For the record, she knew she didn’t look much better. She’d torn her skirt, lost a button off her jacket, and scratched her face, up high on her cheek, all while getting out of the gallery window. She’d also broken a nail and had barely had time to wash God knew what off her feet before Ruiz had come knocking on her door.

“That must make it…how old?” she asked.

Her beautiful peep-toe pumps, needless to say, had been ruined by their immersion in Paraguayan garbage. She’d lost her hat, and her hair had all but completely fallen out of her French twist.

She felt absolutely straggly. Cripes.

“Hundreds and hundreds of years old,” the young man said with amazingly misplaced confidence.

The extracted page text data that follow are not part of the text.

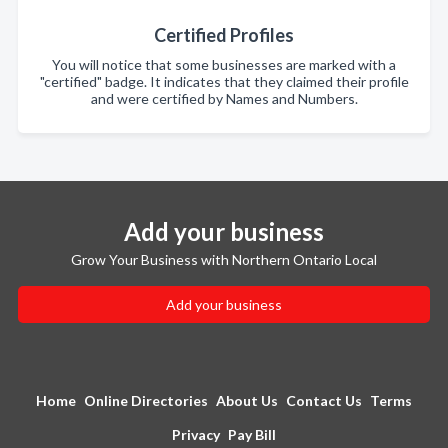
Certified Profiles
You will notice that some businesses are marked with a
"certified" badge. It indicates that they claimed their profile
and were certified by Names and Numbers.
Add your business
Grow Your Business with Northern Ontario Local
Add your business
Home
Online Directories
About Us
Contact Us
Terms
Privacy
Pay Bill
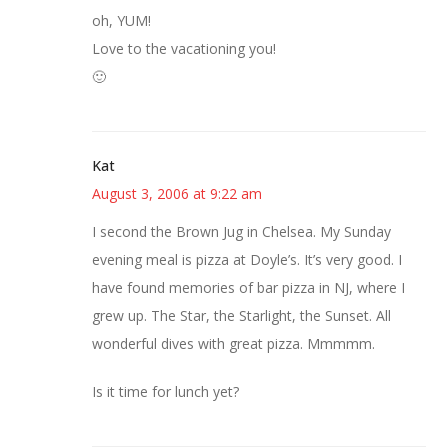
oh, YUM!
Love to the vacationing you!
🙂
Kat
August 3, 2006 at 9:22 am
I second the Brown Jug in Chelsea. My Sunday
evening meal is pizza at Doyle’s. It’s very good. I
have found memories of bar pizza in NJ, where I
grew up. The Star, the Starlight, the Sunset. All
wonderful dives with great pizza. Mmmmm.
Is it time for lunch yet?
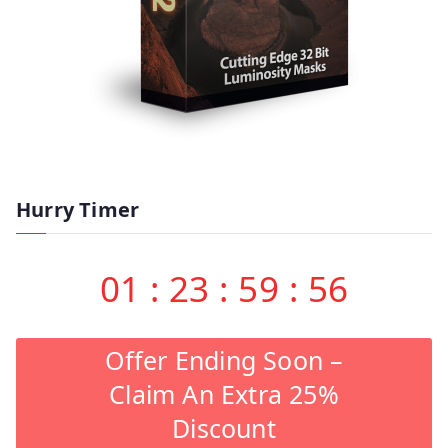
Hurry Timer
01
:
23
:
59
:
55
Offer Ending Soon –
Claim An Extra 25%
Discount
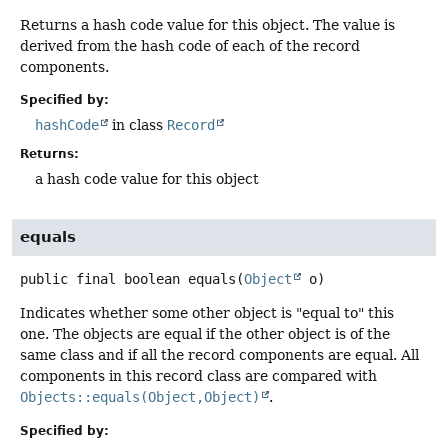
Returns a hash code value for this object. The value is
derived from the hash code of each of the record
components.
Specified by:
hashCode
in class
Record
Returns:
a hash code value for this object
equals
public final
boolean
equals
(
Object
 o)
Indicates whether some other object is "equal to" this
one. The objects are equal if the other object is of the
same class and if all the record components are equal. All
components in this record class are compared with
Objects::equals(Object,Object)
.
Specified by:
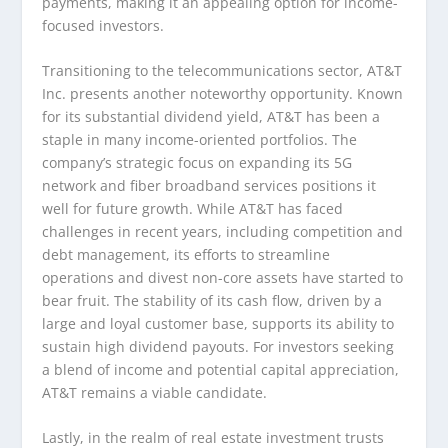
payments, making it an appealing option for income-
focused investors.
Transitioning to the telecommunications sector, AT&T
Inc. presents another noteworthy opportunity. Known
for its substantial dividend yield, AT&T has been a
staple in many income-oriented portfolios. The
company’s strategic focus on expanding its 5G
network and fiber broadband services positions it
well for future growth. While AT&T has faced
challenges in recent years, including competition and
debt management, its efforts to streamline
operations and divest non-core assets have started to
bear fruit. The stability of its cash flow, driven by a
large and loyal customer base, supports its ability to
sustain high dividend payouts. For investors seeking
a blend of income and potential capital appreciation,
AT&T remains a viable candidate.
Lastly, in the realm of real estate investment trusts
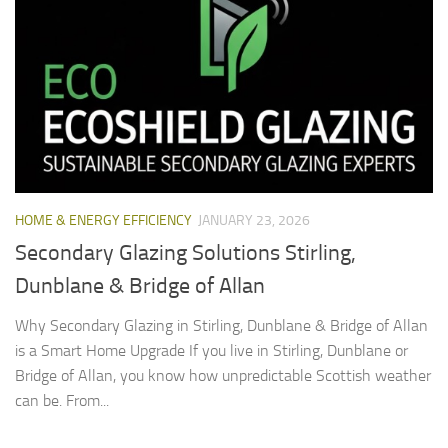
HOME & ENERGY EFFICIENCY
JANUARY 23, 2026
Secondary Glazing Solutions Stirling,
Dunblane & Bridge of Allan
Why Secondary Glazing in Stirling, Dunblane & Bridge of Allan
is a Smart Home Upgrade If you live in Stirling, Dunblane or
Bridge of Allan, you know how unpredictable Scottish weather
can be. From...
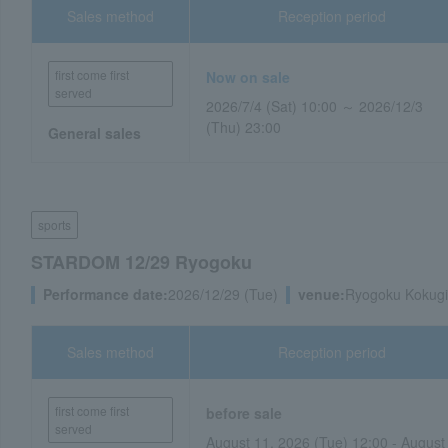
Sales method
Reception period
first come first
Now on sale
served
2026/7/4 (Sat) 10:00 ～ 2026/12/3
(Thu) 23:00
General sales
sports
STARDOM 12/29 Ryogoku
Performance date:
2026/12/29 (Tue)
venue:
Ryogoku Kokugi
Sales method
Reception period
first come first
before sale
served
August 11, 2026 (Tue) 12:00 - August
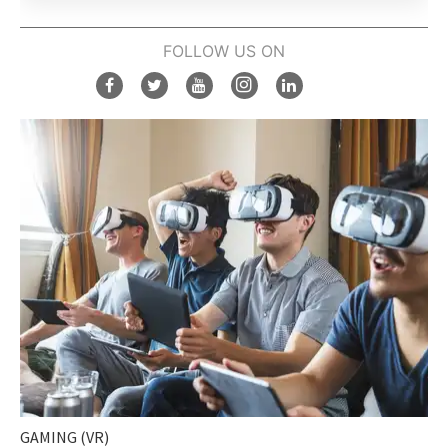
FOLLOW US ON
GAMING (VR)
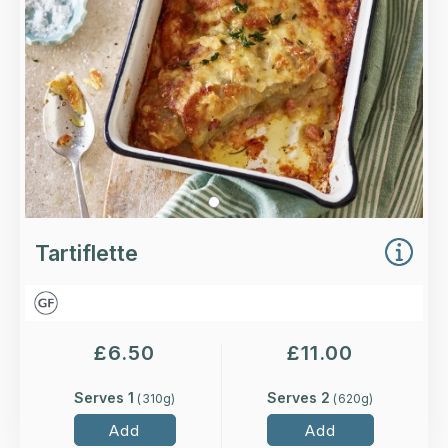
Loading...
More Details >
Tartiflette
£
6.50
£
11.00
Serves 1
Serves 2
(
310
g)
(
620
g)
Add
Add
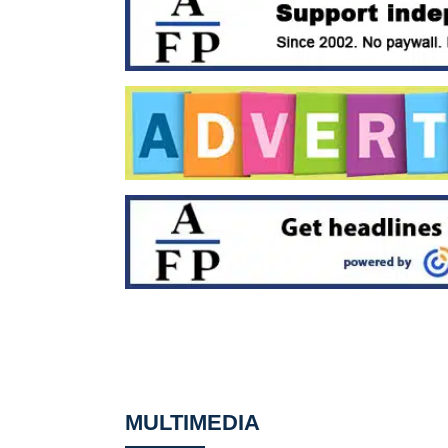
MULTIMEDIA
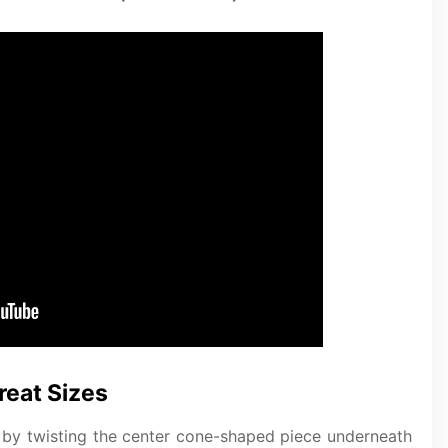
reat Sizes
ts by twisting the center cone-shaped piece underneath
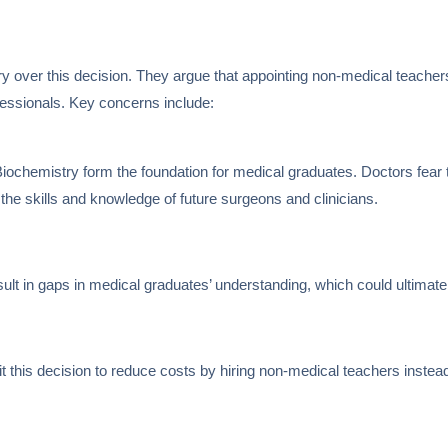
over this decision. They argue that appointing non-medical teachers
ofessionals. Key concerns include:
iochemistry form the foundation for medical graduates. Doctors fear 
the skills and knowledge of future surgeons and clinicians.
lt in gaps in medical graduates’ understanding, which could ultimatel
t this decision to reduce costs by hiring non-medical teachers instead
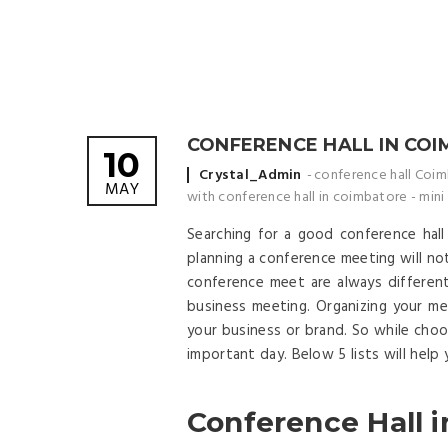
CONFERENCE HALL IN CO
10
Posted by
Crystal_Admin
conference hall Coi
MAY
with conference hall in coimbatore
-
mini
Searching for a good conference hal
planning a conference meeting will not
conference meet are always differen
business meeting. Organizing your m
your business or brand. So while choo
important day. Below 5 lists will help
Conference Hall i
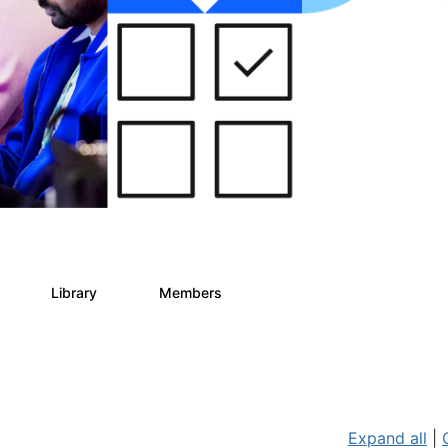
Library
Members
0
78
5.8K
Expand all
|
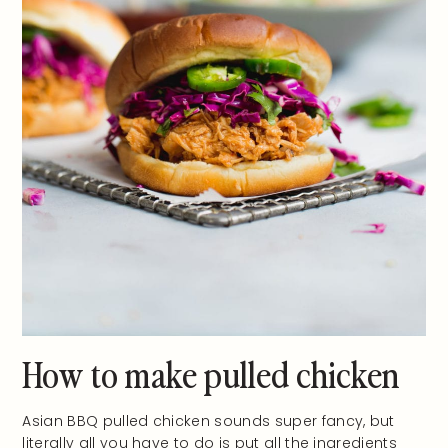
How to make pulled chicken
Asian BBQ pulled chicken sounds super fancy, but
literally all you have to do is put all the ingredients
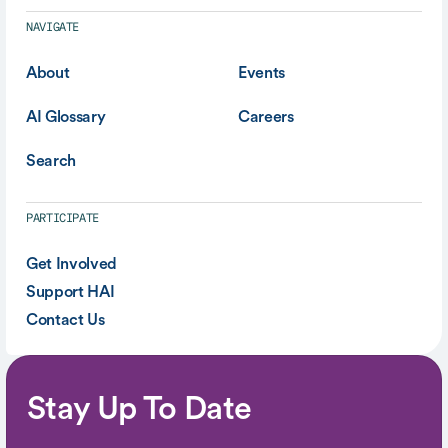
NAVIGATE
About
Events
AI Glossary
Careers
Search
PARTICIPATE
Get Involved
Support HAI
Contact Us
Stay Up To Date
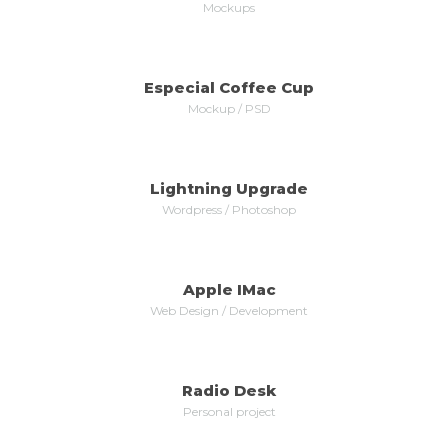
Mockups
Especial Coffee Cup
MORE
ZOOM
Mockup / PSD
Lightning Upgrade
MORE
ZOOM
Wordpress / Photoshop
Apple IMac
MORE
ZOOM
Web Design / Development
Radio Desk
MORE
ZOOM
Personal project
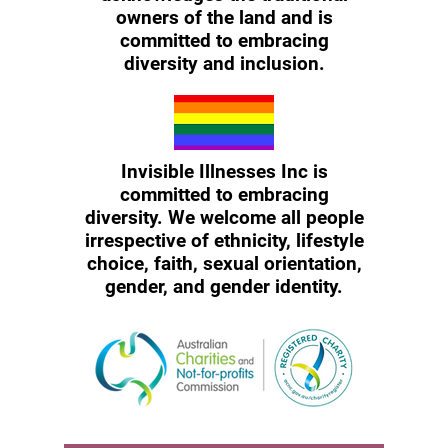
owners of the land and is
committed to embracing
diversity and inclusion.
Invisible Illnesses Inc is
committed to embracing
diversity. We welcome all people
irrespective of ethnicity, lifestyle
choice, faith, sexual orientation,
gender, and gender identity.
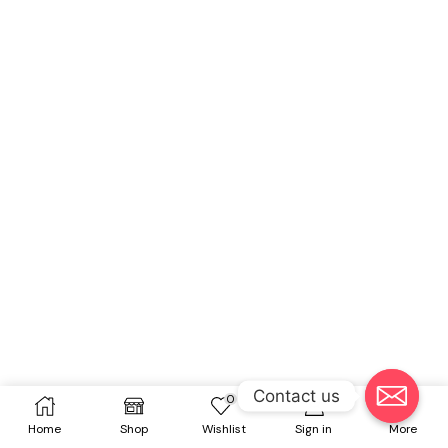
Contact us
0
Home
Shop
Wishlist
Sign in
More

Try four thousand years old, she thought, refraining from a weary sigh. She’d had a long day, coming off a long night and a long flight, and for a few brief moments, before Ruiz had unveiled his fake statue, she’d hoped her job here was done, and not only done, but done exceptionally well. She wouldn’t have simply located the darn Sphinx, she would have had it in hand, saving Dylan, and Hawkins, and any other wild boy down here running around Paraguay the trouble of stealing it, and from what Dylan had told her when he’d contacted her this morning, she knew there were a couple extra SDF boys in country and headed her way, maybe already in the city, and it was a good chance the two of them would be tagged for the snatch-if she could verify the Sphinx’s location.

Which she had not done.

Dammit.

So much for her moment of mission glory. Ruiz’s fake had sealed her fate. She was doomed to at least one night in Ciudad del Este, and from what she’d seen so far, that was about as sketchy a situation as she’d ever encountered. She was damn glad to have a 9mm. Ruiz at least hadn’t let her down in that department.

“It’s beautiful,” she said, looking at the statue, and that was the truth. The artful amalgamation of plaster, composite something-or-another, paint, and plastic was very sleek, very well executed-except for the flat-out dead giveaway of the bottom of the statue. Anyone who turned it upside down was bound to notice the letters and numbers written in black marker on an unpainted patch of white plaster on the base. This one said GV 3/5, which she was sure meant that Galeria Viejo had ordered five of these babies made. She had to admit that the blue stamp of the Great Sphinx of Giza next to the numbers made the whole thing look very official-if four thousand years ago Sesostris III had commissioned a plaster sphinx.